2. Applicability of Section 56 of the Indian Contract Act, 1872 in absolving the petitioner from the compounding scheme.
3. Examination of precedents related to the doctrine of frustration under Section 56 of the Contract Act.
4. Evaluation of the petitioner’s business operations and tax filings during the disputed period.
5. Analysis of the compounding scheme under the Kerala Value Added Tax Act, 2003.

Issue-wise Detailed Analysis:

1. Withdrawal from the Compounding Scheme:
The petitioner, running a quarry and crusher unit, sought to withdraw from the compounding scheme for the year 2016-17 due to the inability to obtain necessary licenses from the local authority. The court examined the petitioner’s claim that the failure to secure these licenses made it impossible to perform the obligations under the compounding scheme.

2. Applicability of Section 56 of the Indian Contract Act, 1872:
The petitioner argued that under Section 56 of the Indian Contract Act, the obligation should be considered void due to impossibility of performance. The court noted that the Supreme Court has consistently held that compounding is a contract between the assessee and the Department, from which neither party can withdraw. The petitioner cited various precedents to support this argument, including Ganga Saran v. Firm Ram Charan Ram Gopal, Satyabrata Ghose v. Mugneeram Bangur & Co., and Naihati Jute Mills Ltd. v. Khyaliram Jagannath.

3. Examination of Precedents:
The court reviewed several key cases:
- Ganga Saran v. Firm Ram Charan Ram Gopal: The Supreme Court found that Section 56 was not applicable when non-performance was due to the defendant’s default.
- Satyabrata Ghose v. Mugneeram Bangur & Co.: The court held that the doctrine of frustration applies when an unexpected event fundamentally changes the contract’s basis.
- Naihati Jute Mills Ltd. v. Khyaliram Jagannath: The court concluded that a contract is not frustrated merely due to altered circumstances unless a supervening event not contemplated by the parties occurs.
- Army Welfare Housing Organisation v. Sumangal Services (P) Ltd.: The court distinguished statutory injunctions as valid grounds for claiming frustration.
- Koothattukulam Liquors v. Deputy Commissioner of Sales Tax: The court emphasized that compounding is a bilateral agreement that cannot be unilaterally rescinded.

4. Petitioner’s Business Operations and Tax Filings:
The court noted that the petitioner had filed monthly returns for April and May 2016 and paid the first installment of tax under the compounding scheme. Despite claiming no business operations, the petitioner’s returns indicated sales activities. The petitioner argued that these sales were from previously quarried materials.

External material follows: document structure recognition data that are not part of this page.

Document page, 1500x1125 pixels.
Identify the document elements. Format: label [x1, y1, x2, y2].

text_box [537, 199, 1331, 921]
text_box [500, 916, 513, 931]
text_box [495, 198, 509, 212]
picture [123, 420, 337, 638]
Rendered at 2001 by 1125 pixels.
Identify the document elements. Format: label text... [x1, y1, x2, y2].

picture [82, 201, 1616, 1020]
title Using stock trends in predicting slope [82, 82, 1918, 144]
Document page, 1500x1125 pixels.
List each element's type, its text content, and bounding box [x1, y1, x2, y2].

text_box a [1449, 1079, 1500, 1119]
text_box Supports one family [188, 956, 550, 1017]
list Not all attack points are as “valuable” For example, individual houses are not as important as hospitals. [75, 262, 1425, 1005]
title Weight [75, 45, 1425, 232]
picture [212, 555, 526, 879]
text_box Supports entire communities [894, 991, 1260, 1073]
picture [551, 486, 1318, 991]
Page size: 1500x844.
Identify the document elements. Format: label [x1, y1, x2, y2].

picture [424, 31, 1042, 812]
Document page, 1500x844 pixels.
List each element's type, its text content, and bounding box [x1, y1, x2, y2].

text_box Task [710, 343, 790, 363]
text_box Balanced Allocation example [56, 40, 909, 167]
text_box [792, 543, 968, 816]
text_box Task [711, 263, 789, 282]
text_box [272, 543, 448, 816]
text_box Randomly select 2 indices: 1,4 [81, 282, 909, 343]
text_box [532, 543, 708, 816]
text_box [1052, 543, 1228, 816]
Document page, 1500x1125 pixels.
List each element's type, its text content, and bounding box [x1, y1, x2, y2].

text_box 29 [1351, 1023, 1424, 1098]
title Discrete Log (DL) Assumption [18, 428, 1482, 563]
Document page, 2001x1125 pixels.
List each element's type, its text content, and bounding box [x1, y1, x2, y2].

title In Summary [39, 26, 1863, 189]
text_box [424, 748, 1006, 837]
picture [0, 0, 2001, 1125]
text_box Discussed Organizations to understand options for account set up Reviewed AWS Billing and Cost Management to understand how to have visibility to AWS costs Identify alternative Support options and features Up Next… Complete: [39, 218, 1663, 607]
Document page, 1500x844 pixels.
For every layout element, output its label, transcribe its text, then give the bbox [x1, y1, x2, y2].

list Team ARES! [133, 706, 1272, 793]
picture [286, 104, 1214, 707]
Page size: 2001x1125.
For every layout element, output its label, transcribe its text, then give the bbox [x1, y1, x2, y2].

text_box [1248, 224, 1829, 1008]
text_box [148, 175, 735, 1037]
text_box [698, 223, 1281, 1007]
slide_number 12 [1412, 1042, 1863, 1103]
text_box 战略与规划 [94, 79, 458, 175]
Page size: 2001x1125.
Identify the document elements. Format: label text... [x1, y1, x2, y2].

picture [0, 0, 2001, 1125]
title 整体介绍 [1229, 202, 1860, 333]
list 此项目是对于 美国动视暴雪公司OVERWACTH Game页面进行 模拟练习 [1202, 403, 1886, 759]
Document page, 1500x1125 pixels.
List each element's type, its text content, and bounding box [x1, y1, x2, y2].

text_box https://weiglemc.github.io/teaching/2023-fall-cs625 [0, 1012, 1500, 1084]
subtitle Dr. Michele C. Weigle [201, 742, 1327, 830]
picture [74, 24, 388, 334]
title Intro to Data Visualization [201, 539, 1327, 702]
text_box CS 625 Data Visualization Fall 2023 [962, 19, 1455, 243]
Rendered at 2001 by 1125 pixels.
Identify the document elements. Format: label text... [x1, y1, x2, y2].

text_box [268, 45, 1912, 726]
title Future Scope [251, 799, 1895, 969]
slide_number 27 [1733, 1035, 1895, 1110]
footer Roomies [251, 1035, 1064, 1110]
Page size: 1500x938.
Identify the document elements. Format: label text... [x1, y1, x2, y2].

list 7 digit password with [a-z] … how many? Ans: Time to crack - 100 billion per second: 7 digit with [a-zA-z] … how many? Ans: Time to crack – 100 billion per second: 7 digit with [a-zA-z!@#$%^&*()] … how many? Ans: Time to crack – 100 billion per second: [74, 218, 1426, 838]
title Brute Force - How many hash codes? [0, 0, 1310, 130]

5. Compounding Scheme under the Kerala Value Added Tax Act, 2003:
The court reiterated that the compounding scheme is an alternative route to assessment based on a contract between the assessee and the tax department. The petitioner applied for compounding without having the necessary licenses, hoping that pending legal proceedings would result in favorable outcomes. The court found that the petitioner’s expectation did not constitute a supervening event under Section 56 of the Contract Act.

Conclusion:
The court concluded that there was no supervening impossibility that prevented the petitioner from fulfilling the obligations under the compounding scheme. The petitioner’s hope for a favorable legal outcome did not justify withdrawal from the scheme. The court dismissed the writ petition, holding that the petitioner could not be absolved from the compounding tax obligations merely because the performance had become onerous. The petitioner's claim was rejected, and the court emphasized that contractual terms cannot be altered or modified by the court.